- **YOUR OBJECTIVE**
Exactly as written, set down each line of the data below except its pictures.

(Beginning of DATA SEGMENT)

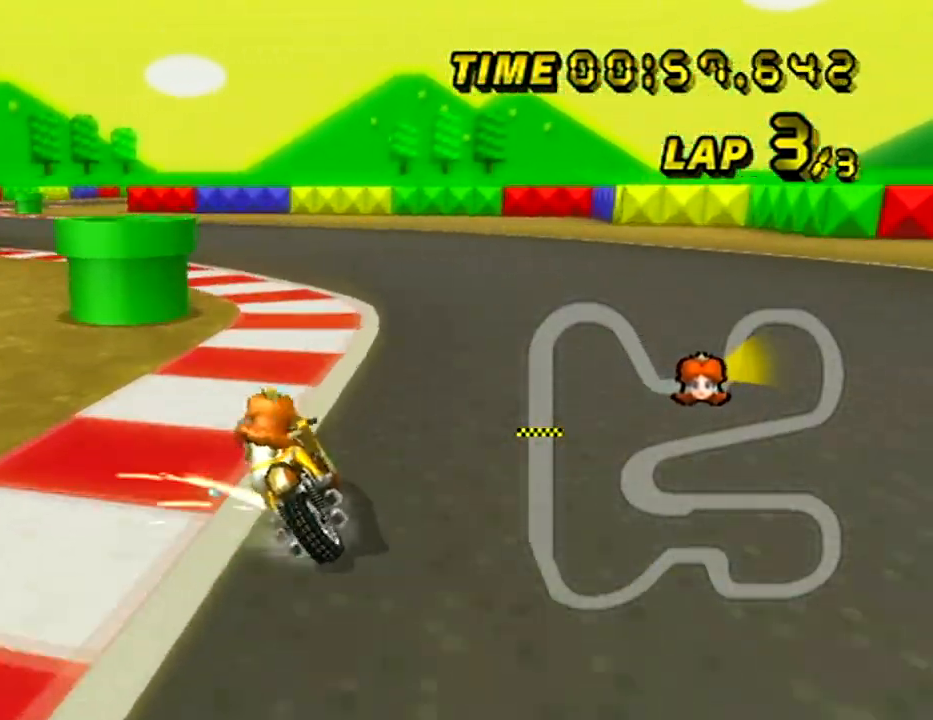
{"buttons": ["A"], "left_stick": "left", "events": [[67, "R1", "up"]]}
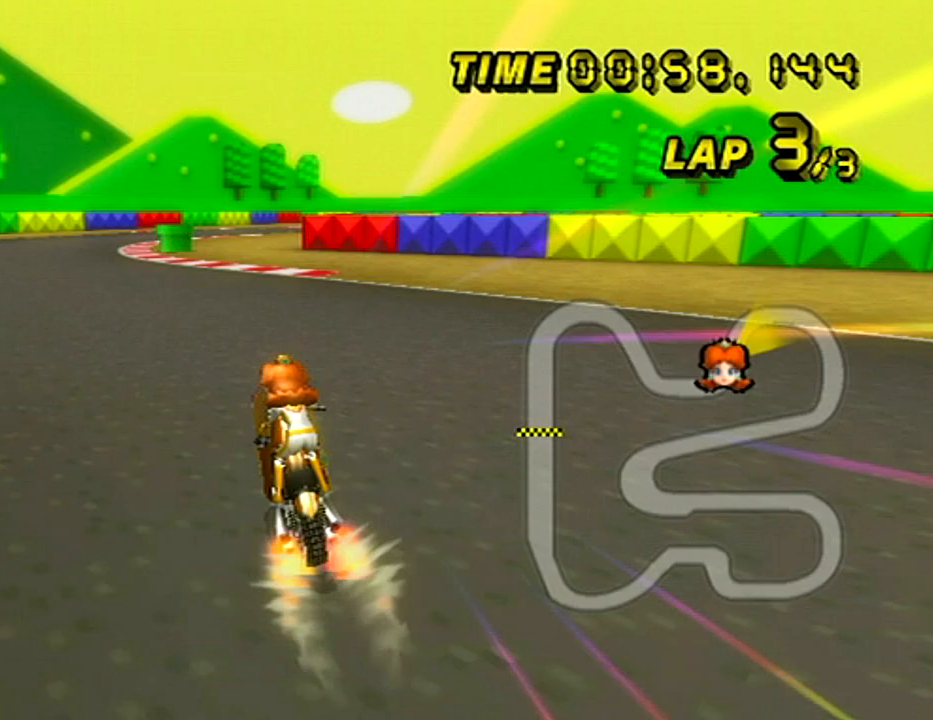
{"buttons": ["A", "R1"], "left_stick": "center", "events": [[251, "left_stick", "center"], [451, "R1", "down"]]}
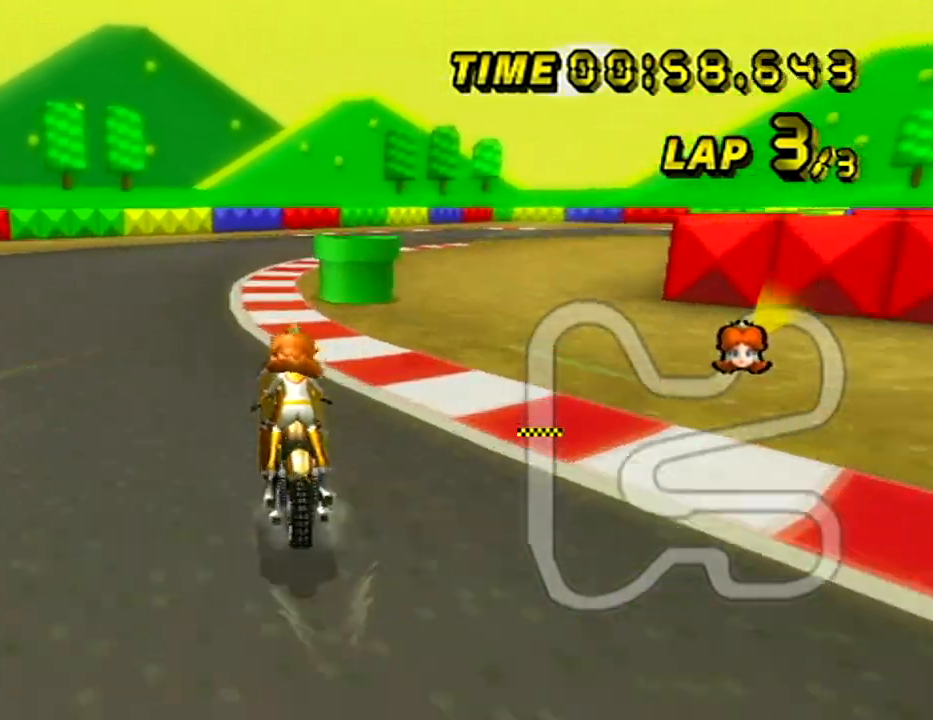
{"buttons": ["A", "R1"], "left_stick": "up-right", "events": [[217, "left_stick", "up-right"]]}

(End of DATA SEGMENT)

- **EXPECTED ANSWER**
{"buttons": ["A"], "left_stick": "left", "events": [[67, "R1", "up"]]}
{"buttons": ["A", "R1"], "left_stick": "center", "events": [[251, "left_stick", "center"], [451, "R1", "down"]]}
{"buttons": ["A", "R1"], "left_stick": "up-right", "events": [[217, "left_stick", "up-right"]]}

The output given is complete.